__Source data__

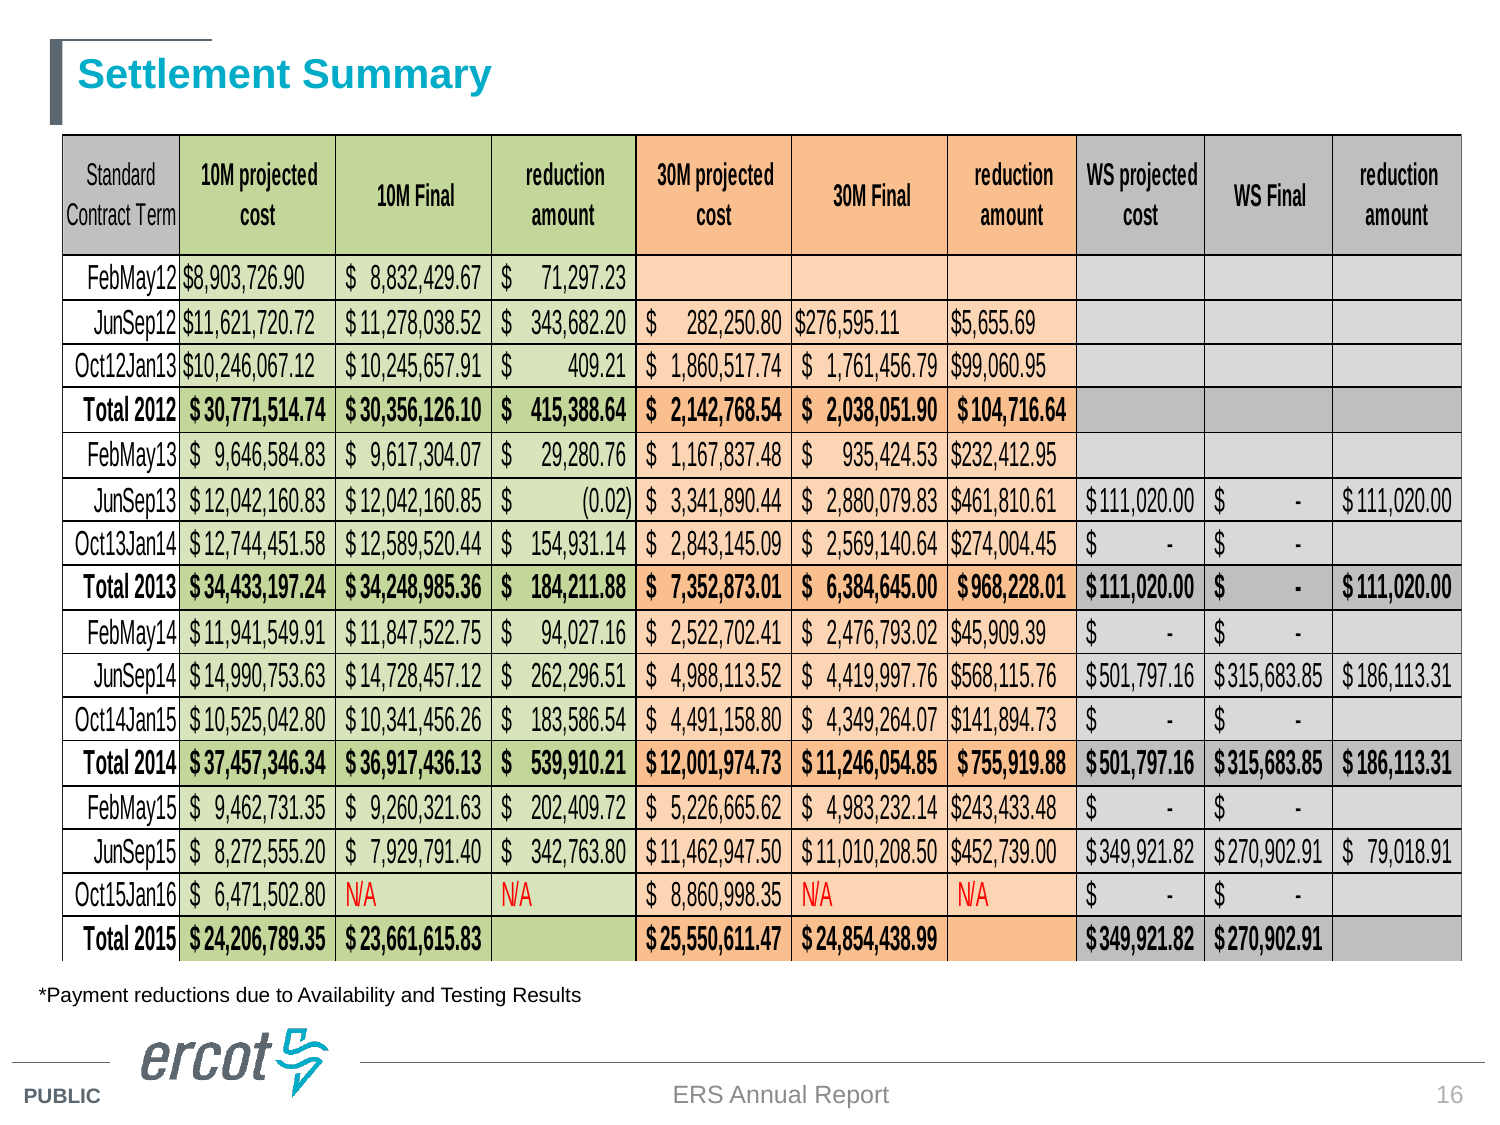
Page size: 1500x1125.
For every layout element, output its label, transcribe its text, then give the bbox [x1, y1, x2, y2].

title Settlement Summary [62, 39, 1450, 133]
picture [137, 1024, 332, 1100]
picture [62, 133, 1463, 963]
text_box *Payment reductions due to Availability and Testing Results [23, 973, 624, 1014]
slide_number 16 [1412, 1076, 1488, 1112]
footer ERS Annual Report [450, 1074, 1113, 1113]
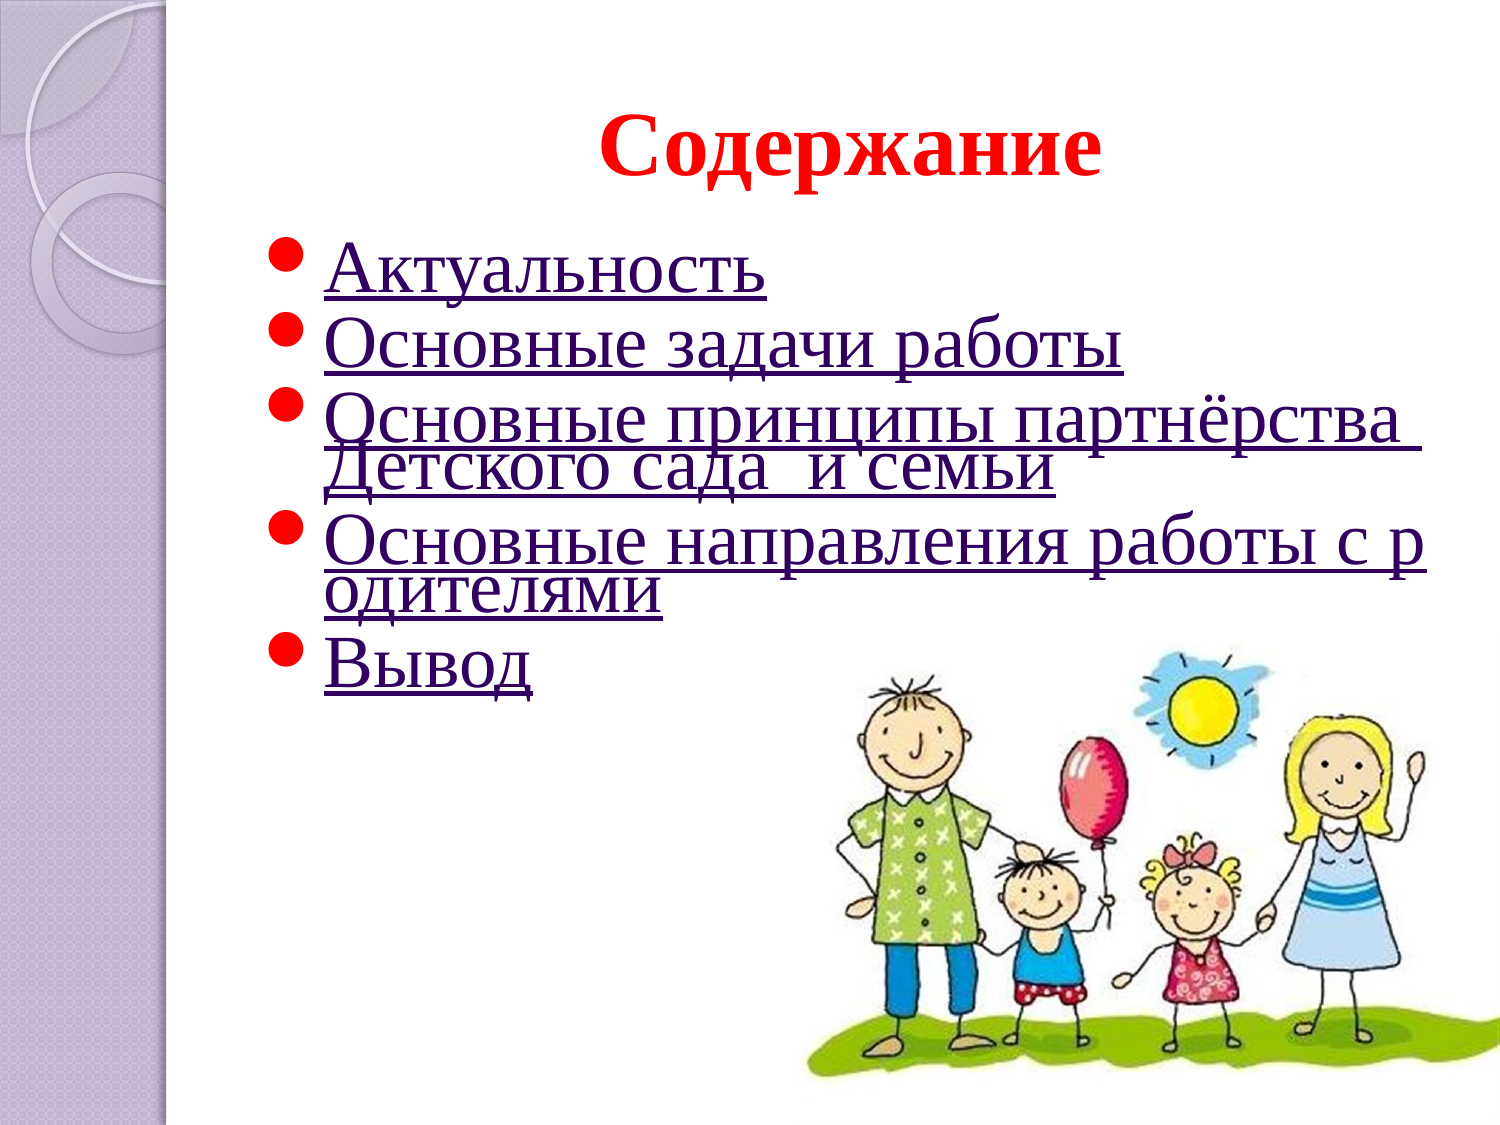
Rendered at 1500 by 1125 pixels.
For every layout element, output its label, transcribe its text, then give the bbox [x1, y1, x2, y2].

title Содержание [235, 45, 1466, 233]
picture [796, 634, 1500, 1125]
list Актуальность Основные задачи работы Основные принципы партнёрства Детского сада и семьи Основные направления работы с родителями Вывод [235, 237, 1466, 811]
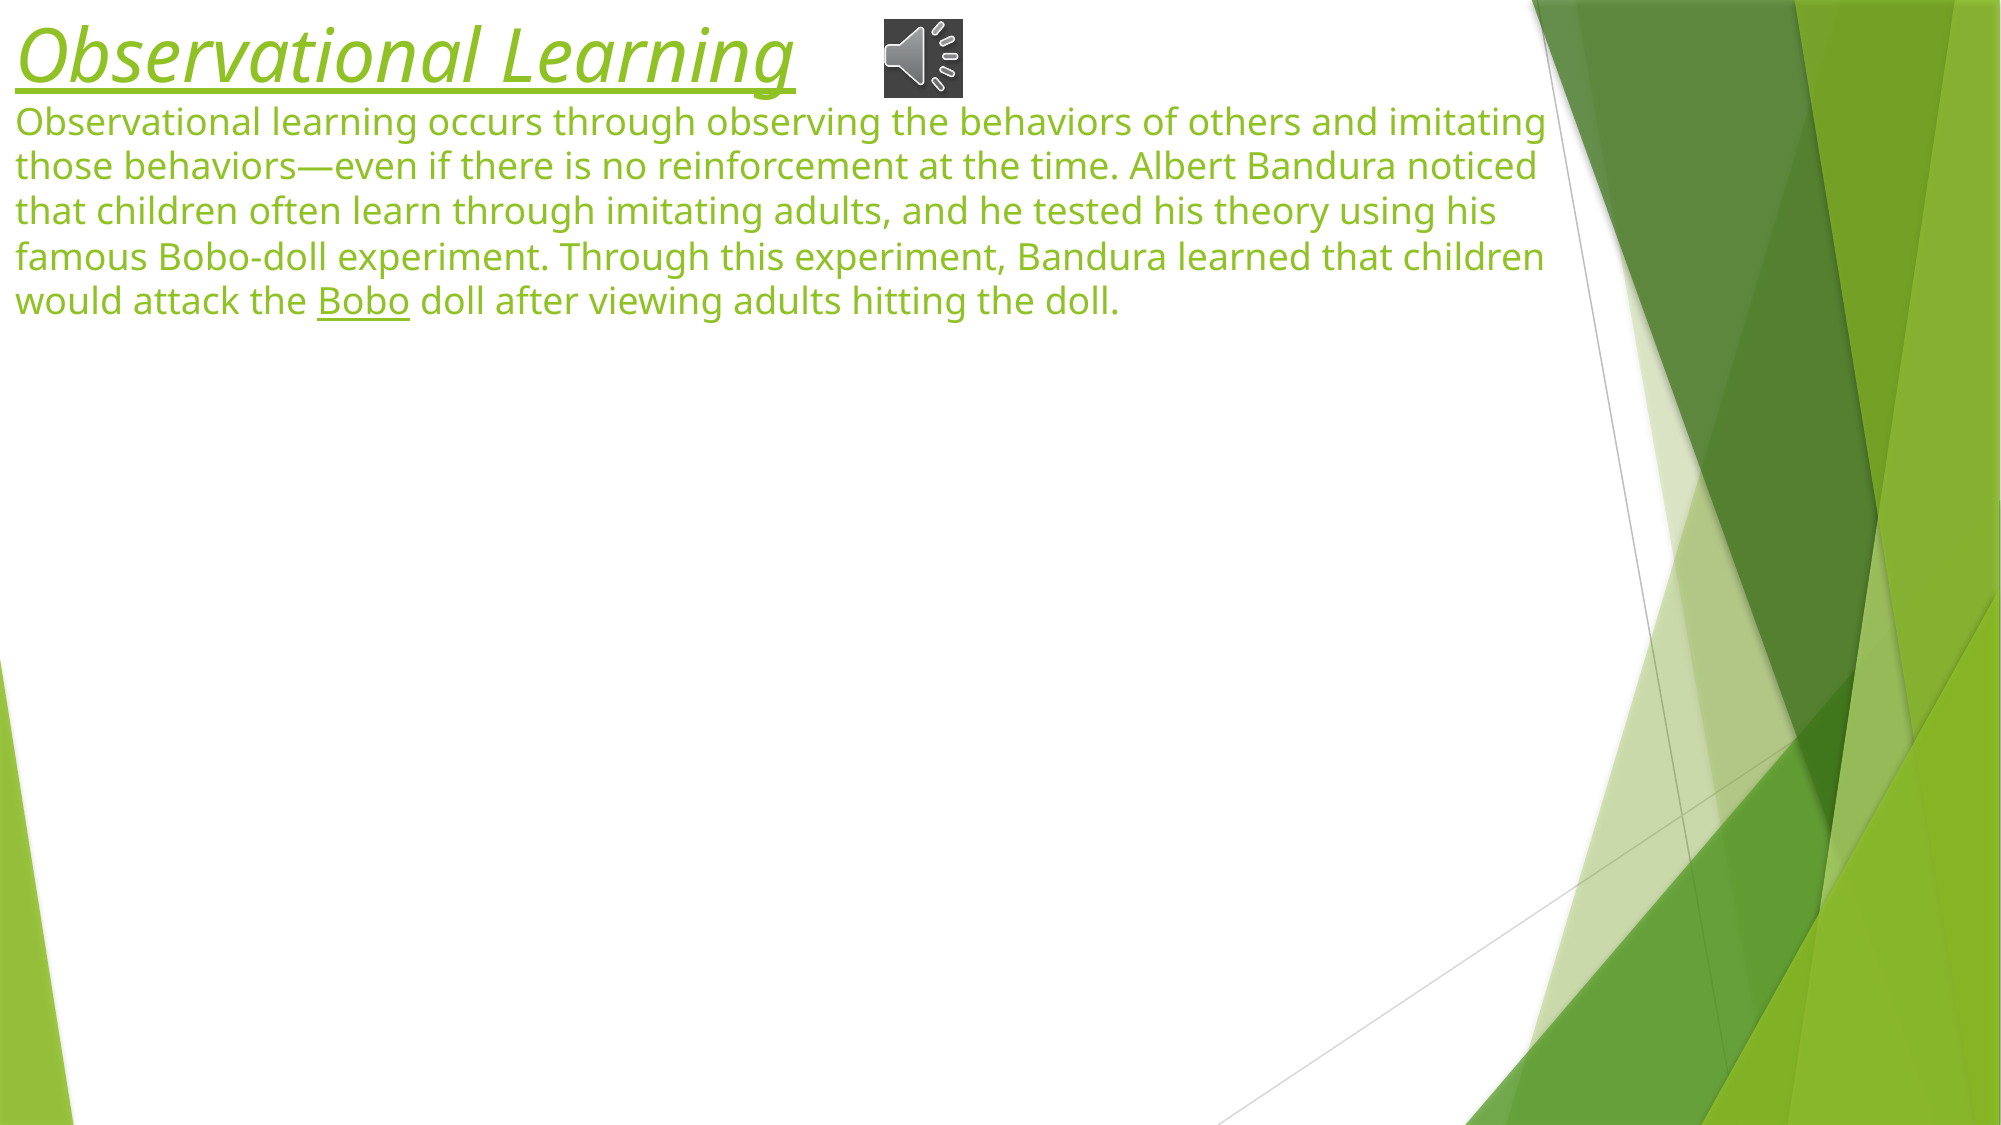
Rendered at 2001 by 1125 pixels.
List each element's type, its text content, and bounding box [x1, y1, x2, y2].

title Observational Learning Observational learning occurs through observing the behaviors of others and imitating those behaviors—even if there is no reinforcement at the time. Albert Bandura noticed that children often learn through imitating adults, and he tested his theory using his famous Bobo-doll experiment. Through this experiment, Bandura learned that children would attack the Bobo doll after viewing adults hitting the doll. [0, 0, 1573, 997]
picture [882, 17, 964, 99]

__Exercise goal__
In the listing above, find every line with the word "Rendered" and copy it out.

__Solution for this problem__
Rendered at 1500 by 1125 pixels.
Rendered at 2001 by 1125 pixels.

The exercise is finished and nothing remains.